Heroin dealers know their street reputations and sales are based on the product. To promote their brand stamp, dealers include one so-called “hot bag” containing fentanyl or pure heroin in every 50 or 100 bags of heroin, said Fialko. Opiate users, particularly heavy users, seek brand stamps associated with overdoses looking for the “prize” or next “great” high.
UNDER THE RADAR
There were 1,013 fentanyl-associated deaths in six states among heroin users between April 2005 and March 2007, according to the U.S. Centers for Disease Control and Prevention. In Bucks County, fentanyl-related deaths spiked to 18 in 2006, then dropped to nine the next year. At least six deaths were attributed to a fentanyl-heroin combination in 2006, according to the coroner.

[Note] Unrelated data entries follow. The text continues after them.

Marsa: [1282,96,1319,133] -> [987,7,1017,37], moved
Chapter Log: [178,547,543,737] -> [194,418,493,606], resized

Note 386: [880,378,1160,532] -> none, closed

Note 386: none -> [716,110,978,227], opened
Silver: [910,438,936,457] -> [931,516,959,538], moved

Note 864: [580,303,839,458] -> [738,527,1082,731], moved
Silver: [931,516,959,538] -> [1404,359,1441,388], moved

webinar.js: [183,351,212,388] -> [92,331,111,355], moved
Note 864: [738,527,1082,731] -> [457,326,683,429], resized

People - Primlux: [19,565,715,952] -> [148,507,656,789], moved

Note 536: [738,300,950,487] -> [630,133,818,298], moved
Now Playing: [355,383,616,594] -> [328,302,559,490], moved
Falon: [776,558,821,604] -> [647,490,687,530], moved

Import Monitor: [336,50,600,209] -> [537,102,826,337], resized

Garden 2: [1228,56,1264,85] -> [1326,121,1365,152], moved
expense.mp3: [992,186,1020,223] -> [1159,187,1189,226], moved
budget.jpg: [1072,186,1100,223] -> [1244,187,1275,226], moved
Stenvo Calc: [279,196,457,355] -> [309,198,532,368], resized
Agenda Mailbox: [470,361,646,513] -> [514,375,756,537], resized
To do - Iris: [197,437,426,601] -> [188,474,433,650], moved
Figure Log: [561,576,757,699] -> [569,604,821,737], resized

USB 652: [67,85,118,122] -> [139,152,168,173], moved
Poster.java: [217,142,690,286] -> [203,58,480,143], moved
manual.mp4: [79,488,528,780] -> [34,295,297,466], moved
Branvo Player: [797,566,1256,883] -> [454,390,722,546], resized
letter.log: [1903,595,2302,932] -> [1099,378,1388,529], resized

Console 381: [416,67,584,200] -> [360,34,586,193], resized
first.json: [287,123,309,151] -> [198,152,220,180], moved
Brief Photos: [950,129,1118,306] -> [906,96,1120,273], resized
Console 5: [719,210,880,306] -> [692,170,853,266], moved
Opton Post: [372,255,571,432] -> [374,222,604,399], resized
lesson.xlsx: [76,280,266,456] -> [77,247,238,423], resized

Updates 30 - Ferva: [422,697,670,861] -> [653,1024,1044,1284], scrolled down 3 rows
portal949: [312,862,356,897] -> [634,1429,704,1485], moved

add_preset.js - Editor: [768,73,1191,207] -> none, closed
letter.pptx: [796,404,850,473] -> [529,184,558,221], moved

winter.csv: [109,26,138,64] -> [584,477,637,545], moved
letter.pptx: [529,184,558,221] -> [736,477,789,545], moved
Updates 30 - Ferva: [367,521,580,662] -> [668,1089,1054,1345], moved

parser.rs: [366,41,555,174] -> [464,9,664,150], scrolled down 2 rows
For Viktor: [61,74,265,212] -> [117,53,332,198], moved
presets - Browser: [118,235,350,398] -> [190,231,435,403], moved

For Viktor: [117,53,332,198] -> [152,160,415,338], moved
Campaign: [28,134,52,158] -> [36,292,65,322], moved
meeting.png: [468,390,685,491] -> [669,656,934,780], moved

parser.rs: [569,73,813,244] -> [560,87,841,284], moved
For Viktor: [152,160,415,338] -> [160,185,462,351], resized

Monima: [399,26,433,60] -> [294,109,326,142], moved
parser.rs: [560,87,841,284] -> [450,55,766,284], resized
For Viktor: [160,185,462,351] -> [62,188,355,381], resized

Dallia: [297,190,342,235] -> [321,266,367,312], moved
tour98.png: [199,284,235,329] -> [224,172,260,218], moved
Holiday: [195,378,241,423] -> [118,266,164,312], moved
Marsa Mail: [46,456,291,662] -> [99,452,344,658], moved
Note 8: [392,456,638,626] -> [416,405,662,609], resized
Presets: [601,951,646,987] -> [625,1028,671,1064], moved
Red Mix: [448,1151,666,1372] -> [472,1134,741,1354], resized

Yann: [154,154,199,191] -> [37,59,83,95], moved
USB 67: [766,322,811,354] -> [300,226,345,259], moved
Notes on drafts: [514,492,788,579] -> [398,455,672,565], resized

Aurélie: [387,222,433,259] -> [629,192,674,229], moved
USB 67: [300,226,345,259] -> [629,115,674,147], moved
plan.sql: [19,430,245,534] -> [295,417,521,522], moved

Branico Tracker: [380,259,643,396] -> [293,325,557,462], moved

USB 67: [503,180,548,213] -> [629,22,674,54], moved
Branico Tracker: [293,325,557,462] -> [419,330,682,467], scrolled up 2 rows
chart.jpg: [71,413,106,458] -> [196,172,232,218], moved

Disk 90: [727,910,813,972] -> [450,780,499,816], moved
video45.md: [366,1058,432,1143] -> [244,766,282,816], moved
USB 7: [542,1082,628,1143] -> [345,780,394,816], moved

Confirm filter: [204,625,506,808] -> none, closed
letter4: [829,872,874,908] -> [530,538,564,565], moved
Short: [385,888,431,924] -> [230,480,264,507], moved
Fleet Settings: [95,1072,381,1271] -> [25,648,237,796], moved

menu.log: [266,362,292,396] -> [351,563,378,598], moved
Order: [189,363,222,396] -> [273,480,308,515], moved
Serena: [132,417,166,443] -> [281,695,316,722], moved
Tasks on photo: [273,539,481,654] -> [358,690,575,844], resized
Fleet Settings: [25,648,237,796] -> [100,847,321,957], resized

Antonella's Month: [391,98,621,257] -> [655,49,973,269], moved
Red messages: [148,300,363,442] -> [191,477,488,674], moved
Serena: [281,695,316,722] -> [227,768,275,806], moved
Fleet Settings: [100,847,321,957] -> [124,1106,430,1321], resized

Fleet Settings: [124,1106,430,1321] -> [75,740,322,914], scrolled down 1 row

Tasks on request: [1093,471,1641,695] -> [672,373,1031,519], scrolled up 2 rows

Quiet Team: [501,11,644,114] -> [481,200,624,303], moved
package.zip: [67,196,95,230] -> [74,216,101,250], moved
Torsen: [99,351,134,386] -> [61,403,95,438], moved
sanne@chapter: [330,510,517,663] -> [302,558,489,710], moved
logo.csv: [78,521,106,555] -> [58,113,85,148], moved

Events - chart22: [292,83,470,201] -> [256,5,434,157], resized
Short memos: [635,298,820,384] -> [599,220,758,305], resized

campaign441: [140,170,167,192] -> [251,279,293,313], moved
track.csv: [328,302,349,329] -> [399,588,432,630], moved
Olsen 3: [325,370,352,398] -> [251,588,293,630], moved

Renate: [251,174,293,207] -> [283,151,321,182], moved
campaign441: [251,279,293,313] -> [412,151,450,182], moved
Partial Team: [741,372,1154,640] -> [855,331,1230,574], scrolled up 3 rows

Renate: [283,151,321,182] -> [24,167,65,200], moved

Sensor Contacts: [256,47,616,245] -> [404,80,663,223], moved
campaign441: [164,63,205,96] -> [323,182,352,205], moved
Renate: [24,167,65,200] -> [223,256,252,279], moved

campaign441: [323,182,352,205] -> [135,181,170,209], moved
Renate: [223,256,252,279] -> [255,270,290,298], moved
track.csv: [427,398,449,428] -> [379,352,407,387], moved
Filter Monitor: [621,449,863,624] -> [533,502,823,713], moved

The monthly death rate dropped to zero after federal agents closed an illegal fentanyl lab in Mexico in 2005, and the DEA started regulating access to a chemical used to make non-pharmaceutical versions of the drug, according to a 2013 CDC report.
At the time, the perception among drug treatment centers and law enforcement was that the deadly drug combination had disappeared, said Shane Moes, director of specialty programs at Livengrin Foundation, a Bensalem substance treatment center. But what more likely happened is that drug dealers made their product less lethal; users adjusted how much heroin they used to avoid an overdose; and/or more people were using prescription opioid drugs instead of heroin, which drug treatment centers didn’t track in admissions until recent years, Moes said.
“We were watching heroin use going down and thought that was great,” Moes added. “(Prescription painkillers weren’t) on the radar.”
One reason it likely took treatment centers so long to recognize the prescription opioid abuse phenomenon is how patients were typically assessed, Fialko and others said. Treatment providers relied on patients self-reporting their drug use and used blood toxicology screens only to confirm the presence of opiates.
And while standard drug screening tests confirm the presence of opiates, they don’t distinguish between synthetics or natural sources, pharmacist Dickinson said.
Until a few years ago, most standard drug tests for opiates checked only for morphine or codeine, Dickinson said. Consequently, a death or overdose would be listed as heroin, when it could have involved fentanyl or another synthetic opioid, which mimic morphine overdoses.
More sophisticated screening tests that looked for a large group of synthetic opiates were available, but most medical professionals didn’t seek them because of the cost, Dickinson and others said. However, with the attention on prescription drug abuse and overdose deaths, detailed toxicology tests have become more standard in recent years.
But Dickinson doesn’t believe that the surge in heroin is dropping anytime soon.
“The trend is not something that (has) peaked yet,” he said.